La loi prévoit un licenciement nul lorsque le salarié est licencié en raison de :

  • Son origine, sexe, mœurs, etc… ;
  • Son exercice de fonction de juré ou de citoyen assesseur ;
  • Son refus de mutation dans une zone géographique où son intégrité physique et/ou morale peuvent être en danger ;
  • Son relai ou témoignage de faits constituant un délit ou un crime lors de l’exercice de ses fonctions ;
  • Son action en justice pour mettre fin à de la discrimination ou du sexisme ;
  • Son témoignage ou sa plainte concernant un harcèlement moral et/ou sexuel ;
  • Son lancement d’alerte d’un risque grave pour la santé publique, l’environnement, ou sur des faits relatifs à des conflits d’intérêts.

Le statut du salarié peut également empêcher un licenciement, car il rendra ce-dernier nul. Les salariés concernés sont :

  • Les salariées enceintes ou en congé maternité ;
  • Les salariés victimes d’accident du travail ou de maladie professionnelle ;
  • Les salariés inclus dans un licenciement collectif en l’absence de PSE ;
  • Les salariés membres du Conseil supérieur des Prud’hommes ;
  • Les salariés protégés.

Conséquences d’un licenciement nul

Le licenciement nul équivaut à une annulation d’un licenciement, qui implique que :

  • Le licenciement n’a jamais été prononcé ;
  • Le contrat de travail est poursuivi.

De ce fait, une indemnisation réparant le préjudice subi par le salarié devra être versée par l’employeur. Si le salarié le souhaite, il peut réintégrer l’entreprise. Cette réintégration ne peut être faite qu’à la demande du salarié.

Si le salarié demande sa réintégration :

La réintégration du salarié doit être effectuée à son ancien poste de travail, ou à un poste équivalent s’il n’existe plus ou n’est pas vacant.

Elle devra être accompagnée d’une réparation pour la totalité des sommes perdues (notamment les salaires) entre son licenciement et sa réintégration.

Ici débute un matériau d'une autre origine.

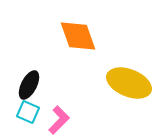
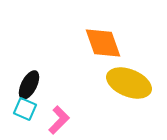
orange diamond: moved 25 px right, 7 px down
cyan square: moved 3 px left, 3 px up
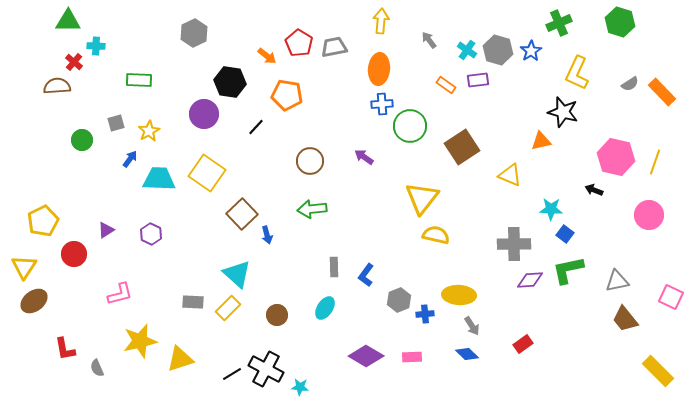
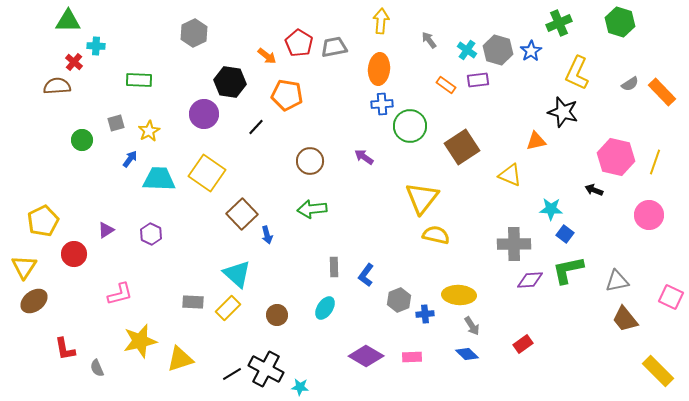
orange triangle at (541, 141): moved 5 px left
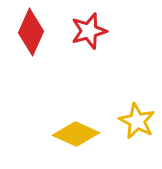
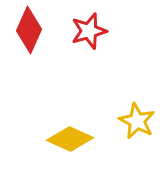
red diamond: moved 2 px left, 2 px up
yellow diamond: moved 6 px left, 5 px down
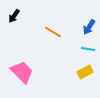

Le Code du Travail prévoit un délai de deux mois maximum pour que le salarié effectue sa demande de réintégration à compter de l’annulation du licenciement.

Si le salarié ne demande pas sa réintégration :

Un salarié victime d’un licenciement nul mais ne réclamant pas sa réintégration à le droit:

  • Aux indemnités de rupture de contrat de travail ;
  • A une indemnité réparant l’intégralité du préjudice, égale à au moins 6 mois de salaire.

Et les allocations chômage ?

Pôle emploi fait la distinction entre les sommes perçues par le demandeur d’allocation.

Un salarié dont le licenciement est nul peut obtenir le paiement des allocations de chômage. Toutefois, le remboursement des indemnités de chômage par l’employeur ne peut être prononcé en cas de licenciement nul, car il n’est prévu qu’en cas de licenciement sans cause réelle ni sérieuse.